Ad aprire le danze nell'abside-palcoscenico del Rasi è la formazione di Treviso, impegnata in questi mesi a registrare il successore del fortunato Six Musicians Getting Unknown e decisa a regalare al pubblico una gustosa anticipazione del nuovo materiale. Da quanto si è potuto ascoltare nella mezz'ora di set, sembra che la band abbia diluito le istanze barrettiane e le stramberie pop che avevano caratterizzato la passata discografia, in favore di un approccio elettrico ridotto all'osso, dai toni cupi, articolato nelle geometrie e attento alle sfumature.
Sfumature che invece latitano nel noise sui generis degli americani Gowns, armati fino a denti di viola, effetti a cascata, chitarra, basso, batteria e impegnati a snocciolare conoscenze approfondite sulla destrutturazione dei suoni, sull'avanguardia, sulle improvvisazioni corali. Non tutto gira per il verso giusto e l'impressione è che a fianco di un'innegabile capacità di scrittura e un'originalità comunque affascinante, vi sia spazio anche per una certa autoreferenzialità. Da riascoltare.

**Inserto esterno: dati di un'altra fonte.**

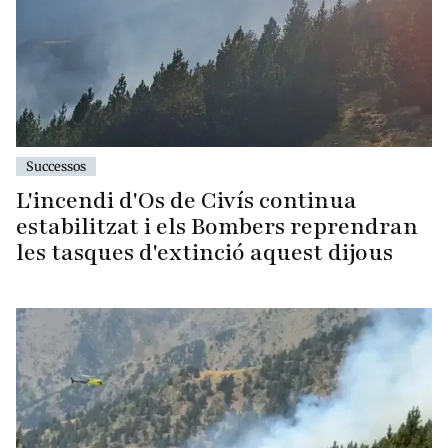
Successos
L'incendi d'Os de Civís continua
estabilitzat i els Bombers reprendran
les tasques d'extinció aquest dijous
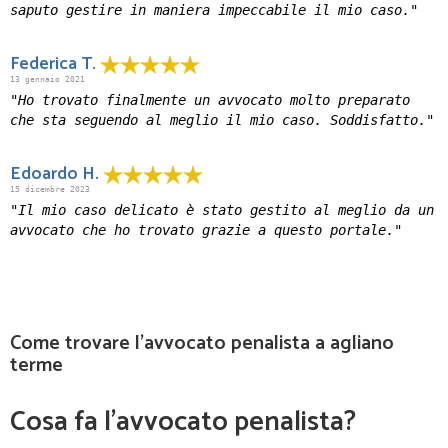
saputo gestire in maniera impeccabile il mio caso."
Federica T.
13 gennaio 2021
"Ho trovato finalmente un avvocato molto preparato
che sta seguendo al meglio il mio caso. Soddisfatto."
Edoardo H.
15 dicembre 2023
"Il mio caso delicato è stato gestito al meglio da un
avvocato che ho trovato grazie a questo portale."
Come trovare l'avvocato penalista a agliano
terme
Cosa fa l’avvocato penalista?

Chi invece ha convinto oltre ogni ragionevole dubbio è stata Carla Bozulich. Nonostante l'occhio pesto conseguenza del gesto di un folle durante una recente visita in Francia, l'ex membro degli Ethyl Meatplow e dei Geraldine Fibbers si è fatta letteralmente sommergere dal sottofondo dissonante e fangoso dell'ultimo Evangelista , declamandone alla stregua di una novella Patti Smith - traviata dai Birthday Party -, anima e suoni. In un intreccio di voci dirompenti e dall'intensità catartica, sostenuto da una band capace di scorticare le corde emozionali dei presenti a suon di violoncello, basso, batteria, tastiere e campionamenti e di rendere adeguatamente il pulsare perennemente in fibrillazione della proposta dell'artista americana. Teatrale, alla costante ricerca di un feedback dal pubblico, carismatica al pari del Nick Cave meno borghese, la Bozulich ha dimostrato di meritare ampiamente la stima riservatale nell'ultimo periodo dagli addetti ai lavori, oltre a ricordare a tutti che non sempre l'avvicinarsi della mezza età porta con sé l'odore di naftalina.